Based on a single benchmark, OpenAI is slowly getting closer to AGI. In an ARC-AGI test designed to assess whether an AI system can effectively learn modern skills beyond the data it was trained on, o3 achieved a score of 87.5% on the high compute setting. In the worst case (at low calculation settings), the model tripled its performance by 1.
It’s true that the high-computation setup was extremely steep—in the order of thousands of dollars per job, according to ARC-AGI co-creator François Chollet.
Today, OpenAI announced o3, its next-generation reasoning model. We worked with OpenAI to test this on ARC-AGI and believe it represents a significant breakthrough in adapting AI for novel tasks.
It scored 75.7% on the semi-private test in low compute mode ($20 per task… pic.twitter.com/ESQ9CNVCEA
— François Chollet (@fchollet) December 20, 2024
Incidentally, OpenAI says it will work with the foundation behind ARC-AGI to build the next generation of its benchmark.
Of course, ARC-AGI has its limitations – and its definition of AGI is only one of many.
In other benchmarks, o3 beats the competition.
This model outperforms o1 by 22.8 percentage points on SWE-Bench Verified, a benchmark focused on programming tasks, and achieves a Codeforces rating – another measure of coding skills – of 2727. (A rating of 2400 places an engineer in the 99.2 percentile . ) o3 scores 96.7% on the American Invitational Mathematics Exam 2024, missing only one question and achieves 87.7% on GPQA Diamond, a set of questions in biology, physics and chemistry at master’s level. Finally, o3 sets a modern record on EpochAI’s Frontier Math benchmark by solving 25.2% of the problems; no other model exceeds 2%.
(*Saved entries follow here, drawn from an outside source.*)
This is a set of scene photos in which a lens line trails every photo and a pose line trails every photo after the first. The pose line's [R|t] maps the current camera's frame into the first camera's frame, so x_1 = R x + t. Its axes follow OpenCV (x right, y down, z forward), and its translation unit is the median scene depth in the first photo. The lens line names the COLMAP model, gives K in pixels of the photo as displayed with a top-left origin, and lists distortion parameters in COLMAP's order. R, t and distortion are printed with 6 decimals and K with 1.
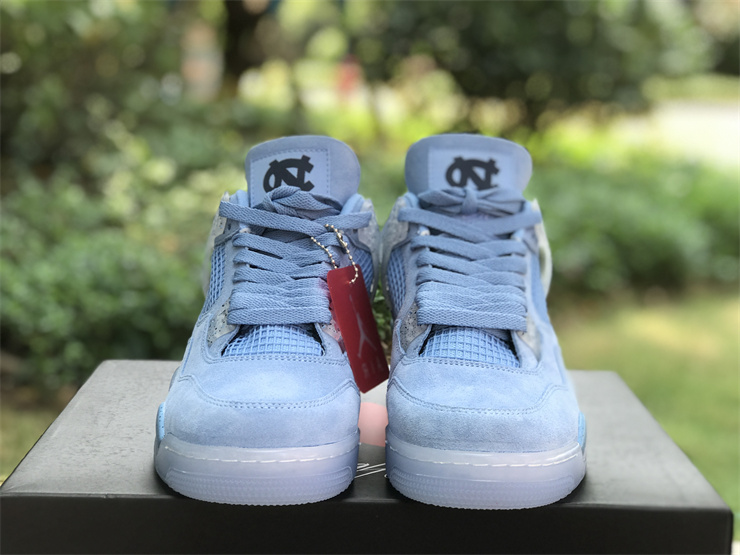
lens RADIAL K [[1242.0, 0, 370.5], [0, 1242.0, 276.4], [0, 0, 1]] dist [0.033594, 0.000000]
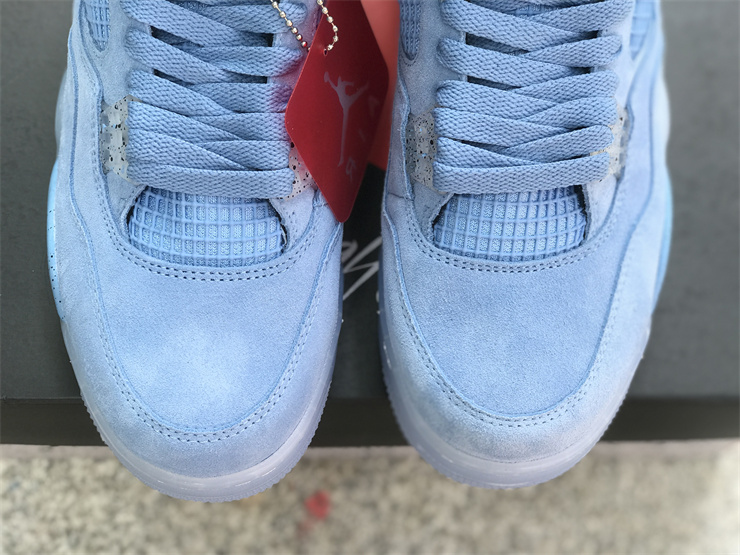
lens RADIAL K [[1242.0, 0, 367.6], [0, 1242.0, 276.6], [0, 0, 1]] dist [0.033594, 0.000000]
pose [[0.999909, 0.013371, -0.001923, 0.006745], [-0.004781, 0.483408, 0.875382, -0.485300], [0.012635, -0.875293, 0.483428, 0.658609]]
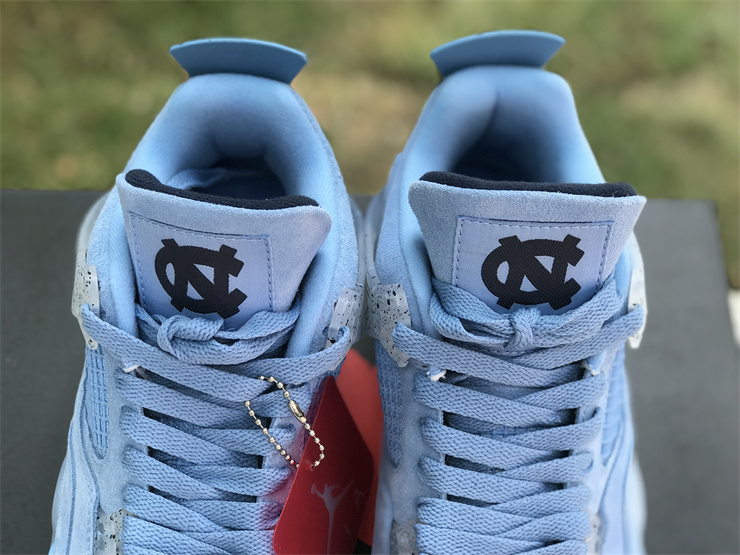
lens RADIAL K [[1242.0, 0, 371.6], [0, 1242.0, 277.8], [0, 0, 1]] dist [0.033594, 0.000000]
pose [[0.999838, 0.017509, 0.004213, 0.009635], [-0.014149, 0.619041, 0.785231, -0.572831], [0.011141, -0.785164, 0.619188, 0.730222]]
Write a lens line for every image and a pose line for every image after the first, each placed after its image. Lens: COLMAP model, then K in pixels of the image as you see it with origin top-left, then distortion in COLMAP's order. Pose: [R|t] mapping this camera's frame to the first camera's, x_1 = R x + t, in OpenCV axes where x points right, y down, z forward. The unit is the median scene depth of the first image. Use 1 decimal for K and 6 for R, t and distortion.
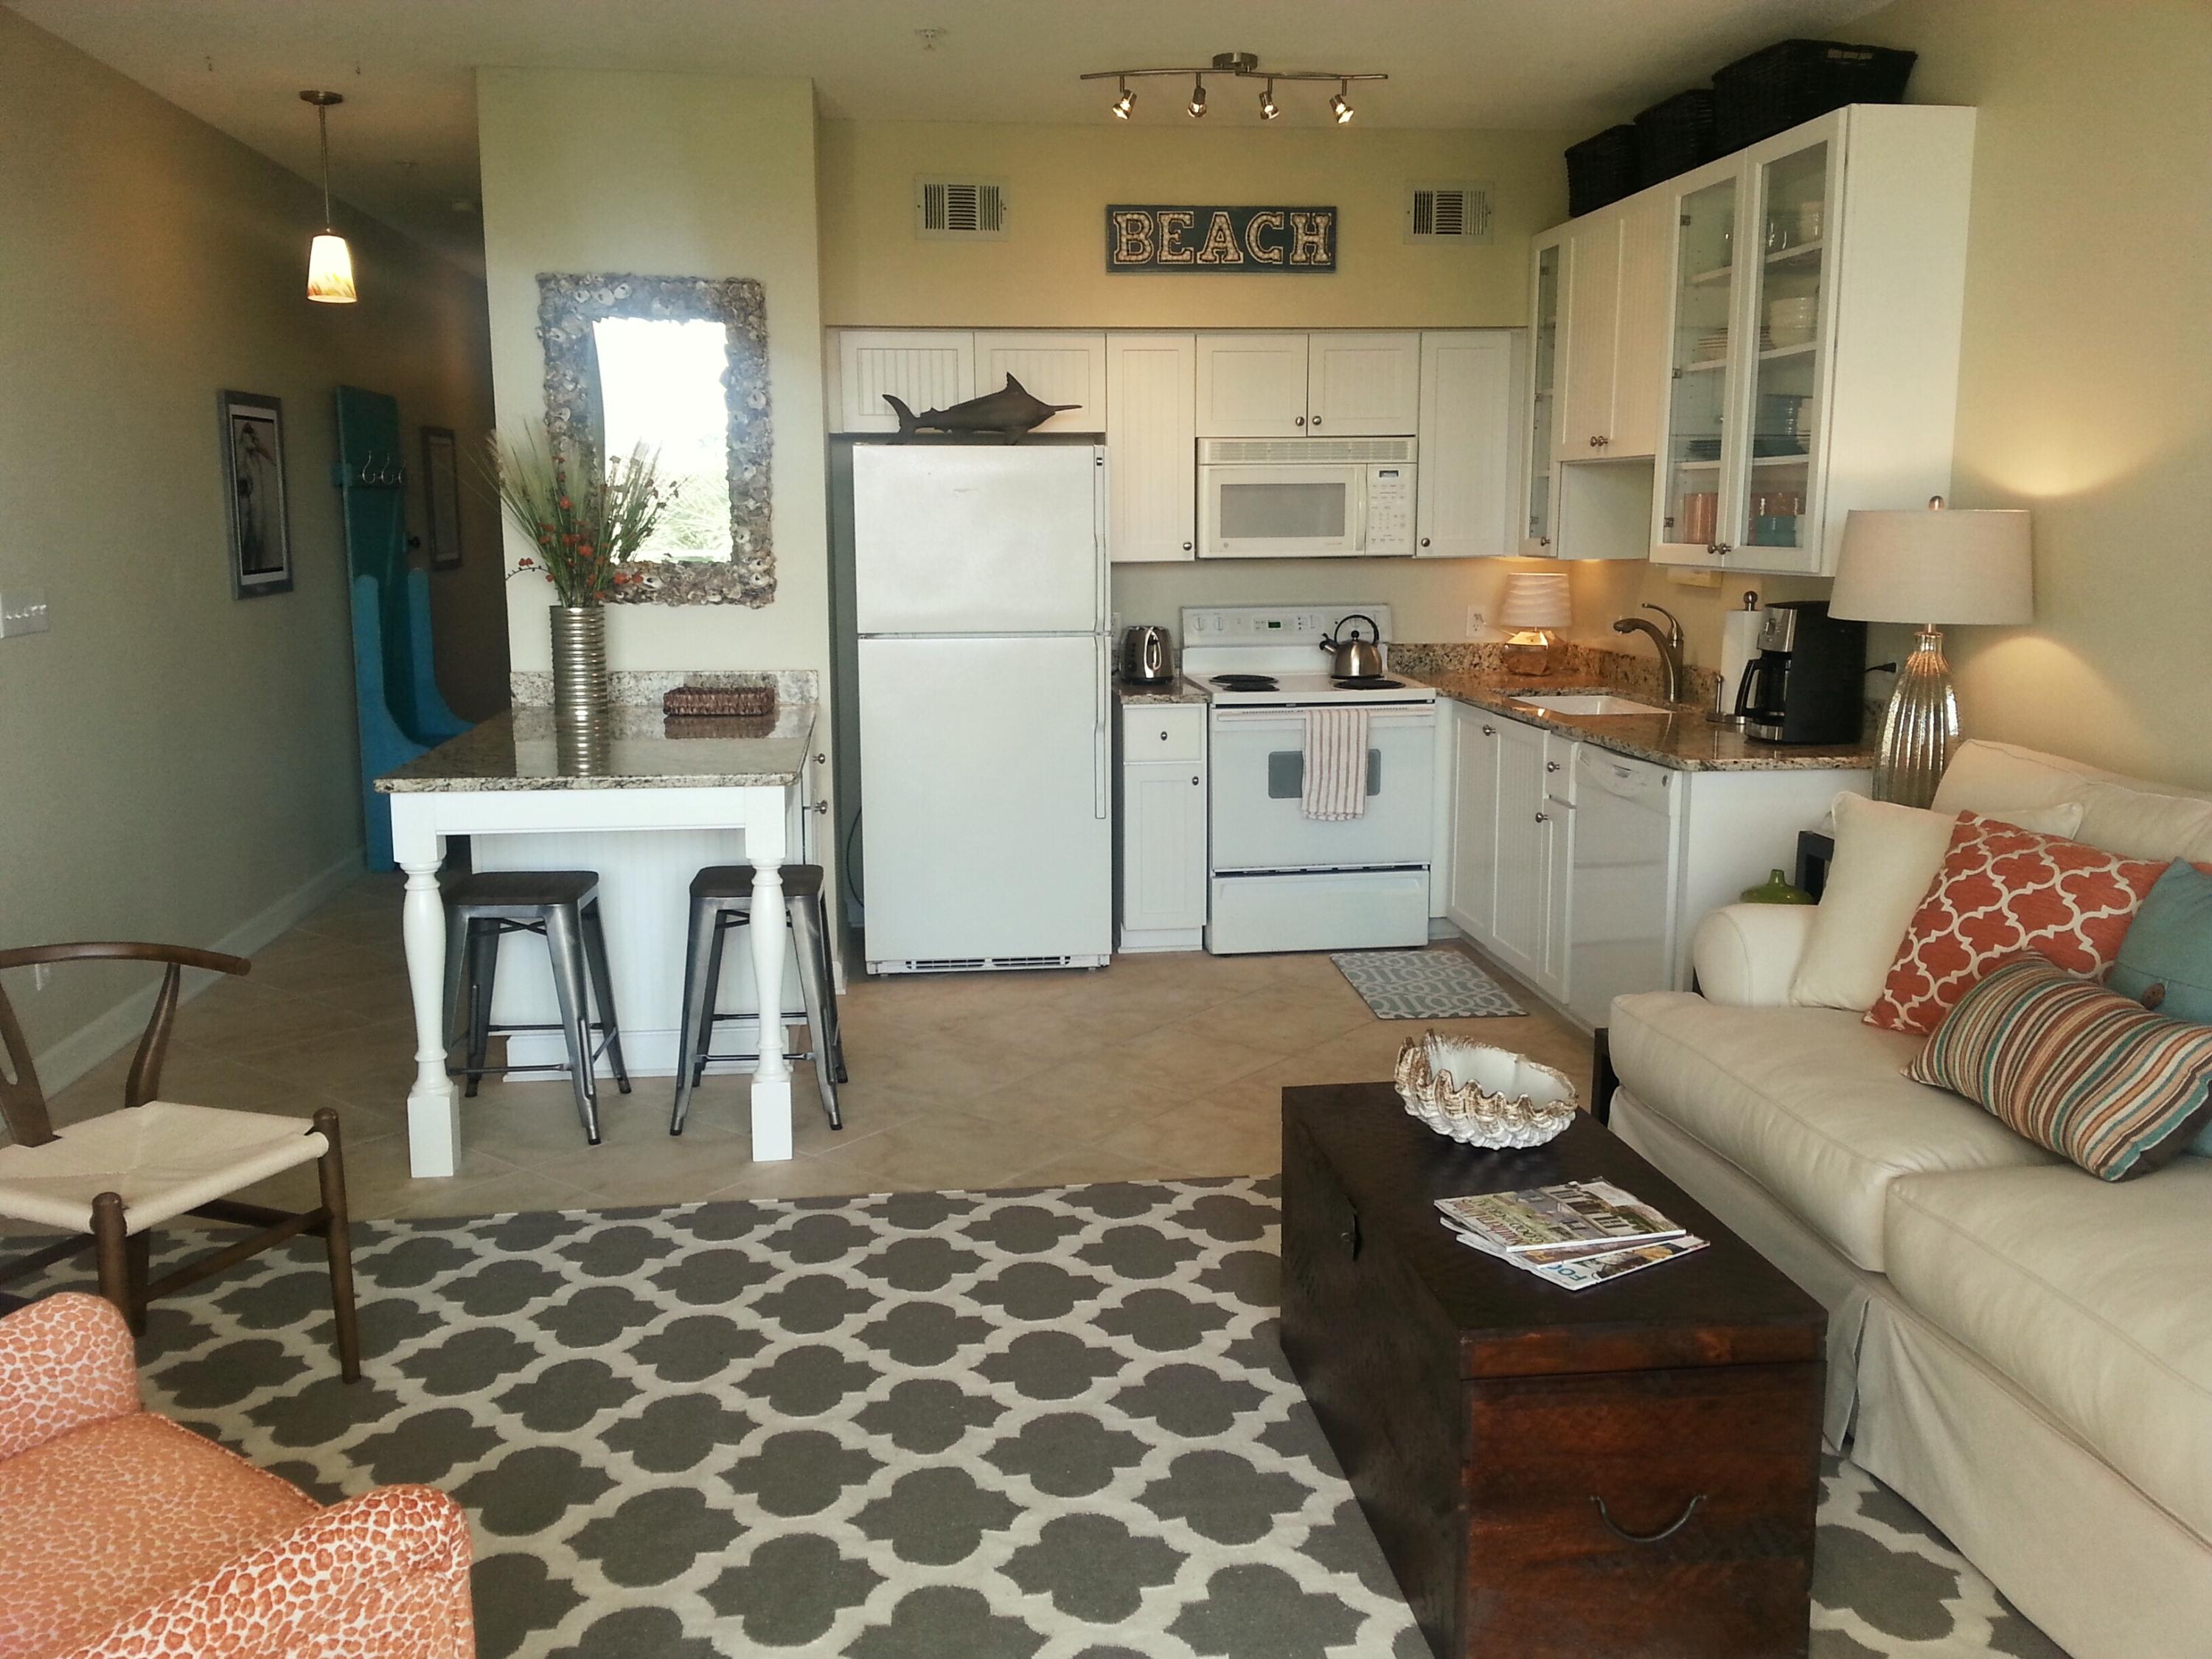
lens RADIAL K [[1838.2, 0, 1106.0], [0, 1838.2, 829.5], [0, 0, 1]] dist [-0.002708, -0.007963]
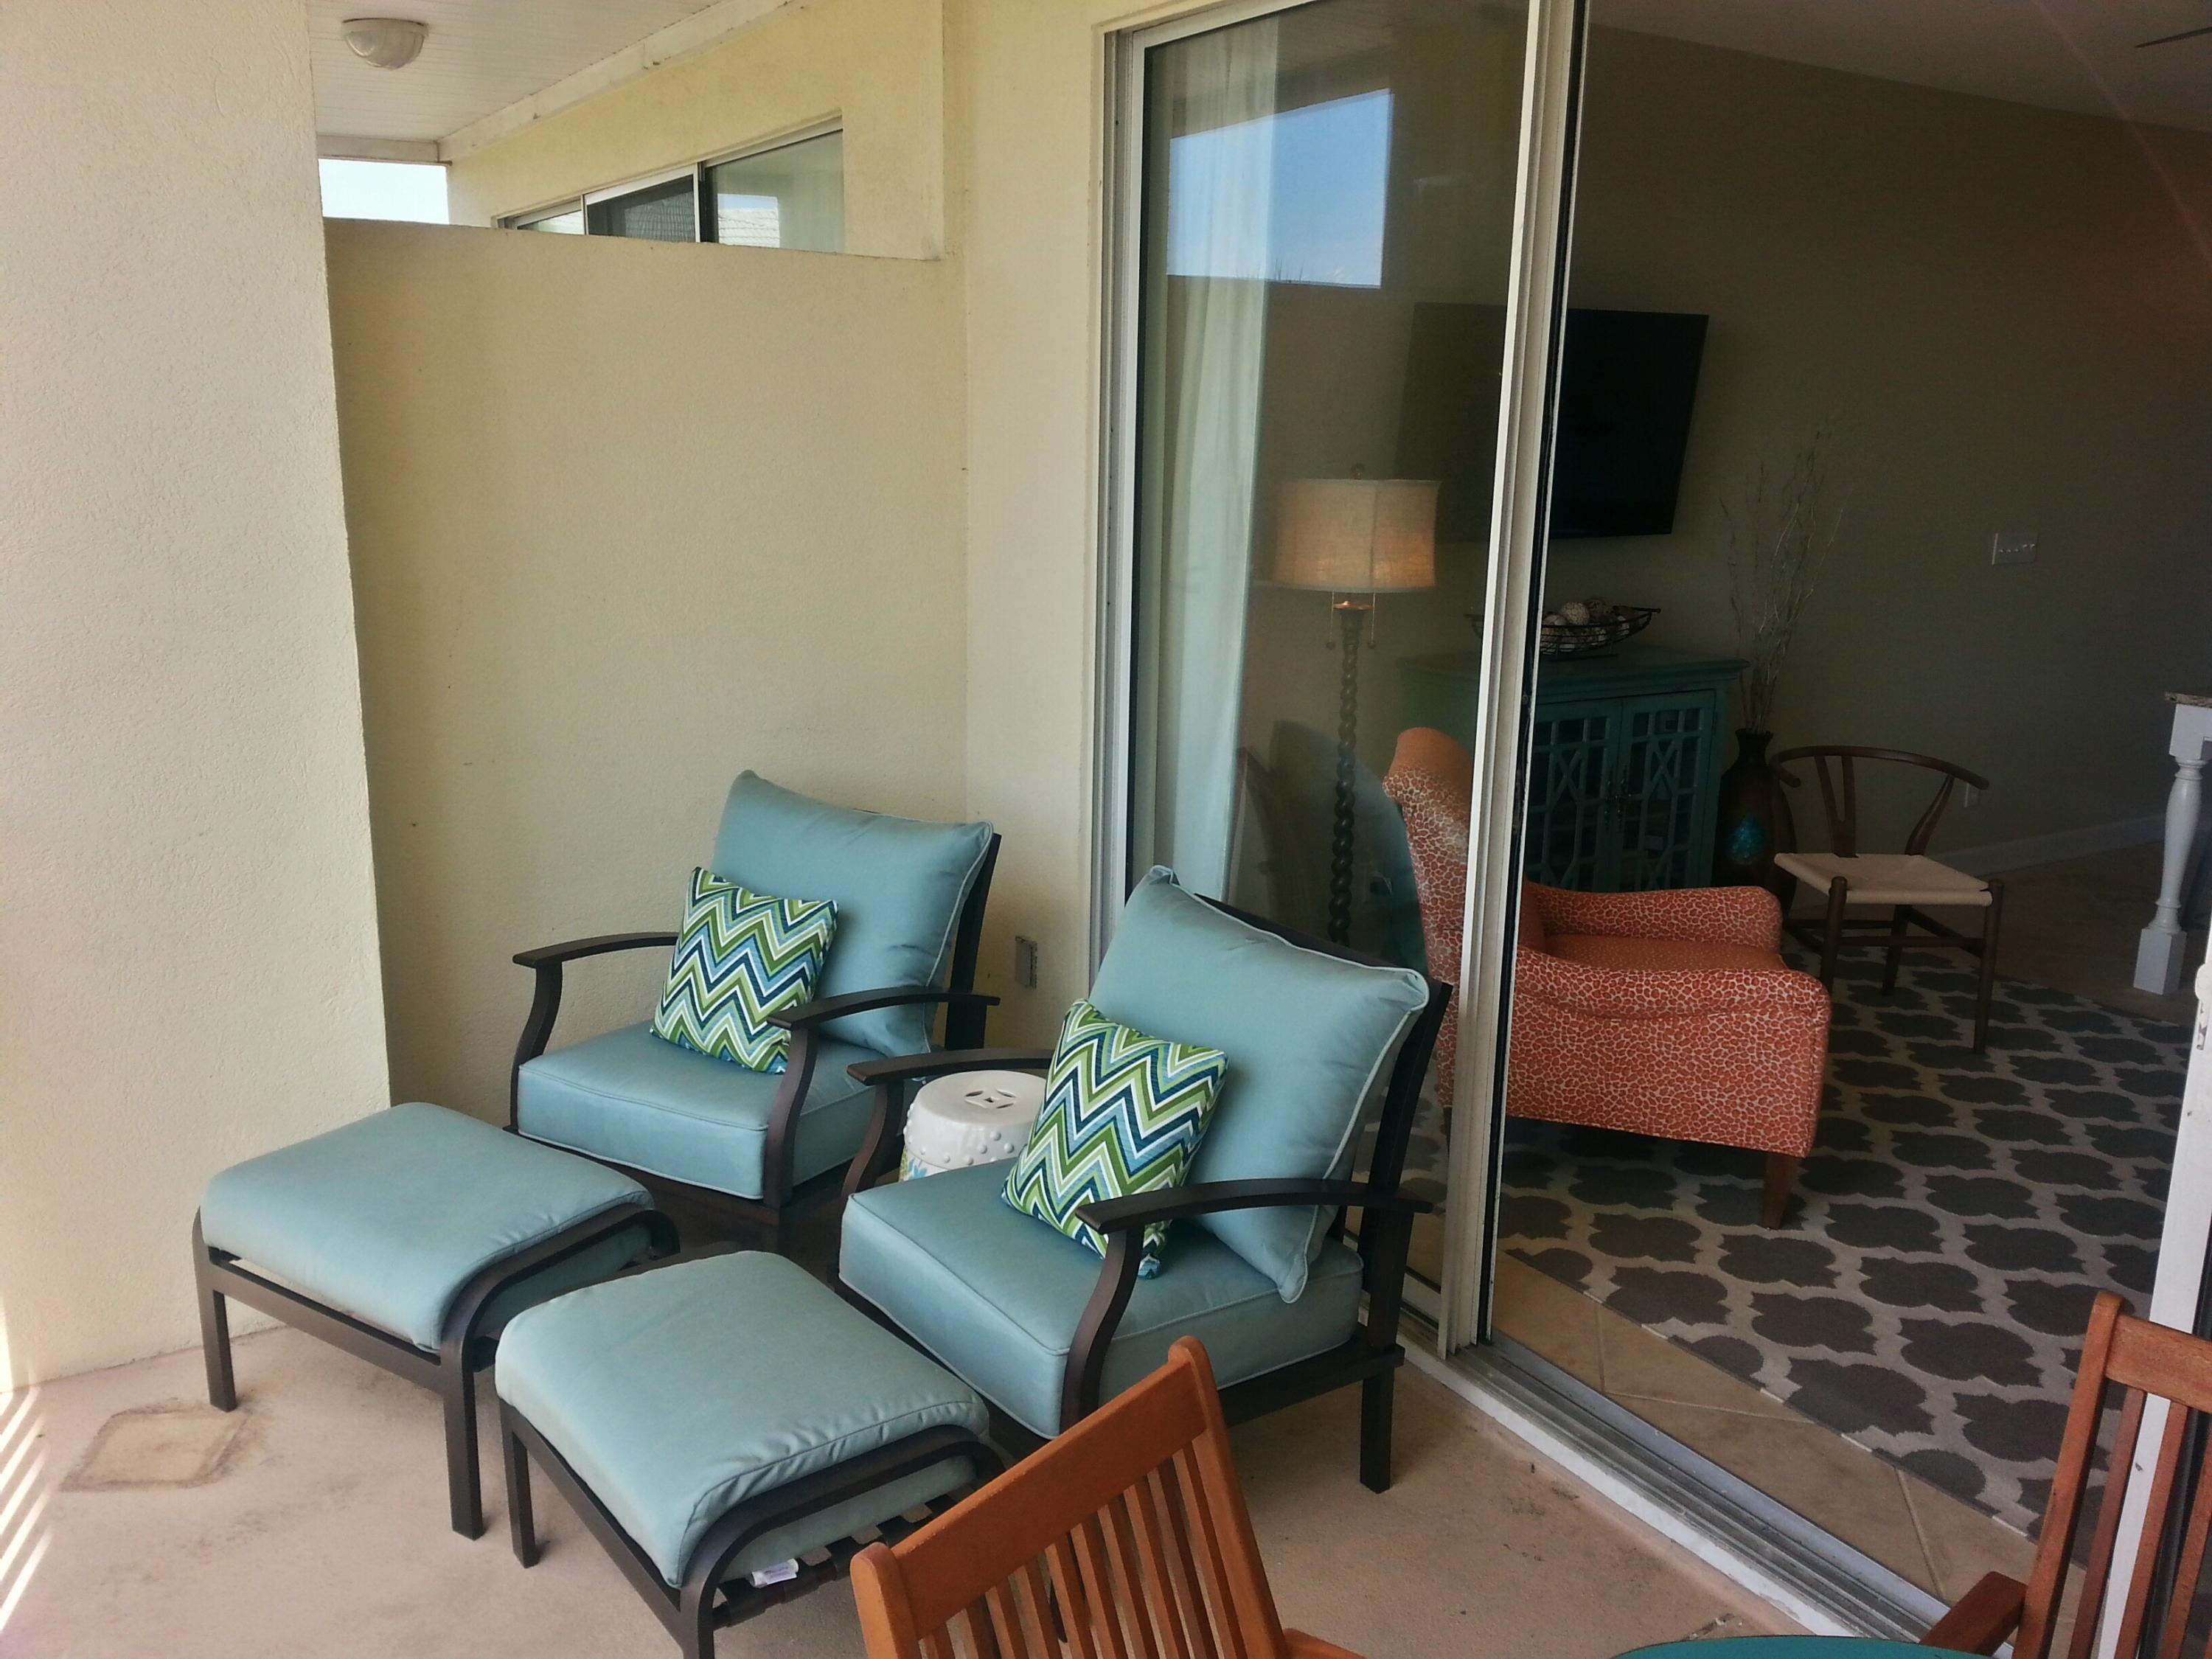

We trained o3-mini: both more proficient than o1-mini and about 4 times faster end-to-end when settling reasoning tokens
With @ren_hongyu @shengjia_zhao & others pic.twitter.com/3Cujxy6yCU
— Kevin Lu (@_kevinlu) December 20, 2024
These claims should, of course, be taken with a pinch of salt. They come from internal OpenAI evaluations. We’ll have to wait to see how the model holds up in future benchmarks from external customers and organizations.
Trend
What opened the gates to the reasoning model? First, searching for novel approaches to improving generative AI. As TechCrunch recently reported, “brute force” techniques for scaling up models no longer deliver the improvements they once did.
Not everyone is convinced that models of reasoning are the best way forward. First, they are steep due to the huge amount of processing power required to run them. And while they’ve performed well on benchmarks so far, it’s unclear whether the reasoning models will be able to maintain this rate of progress.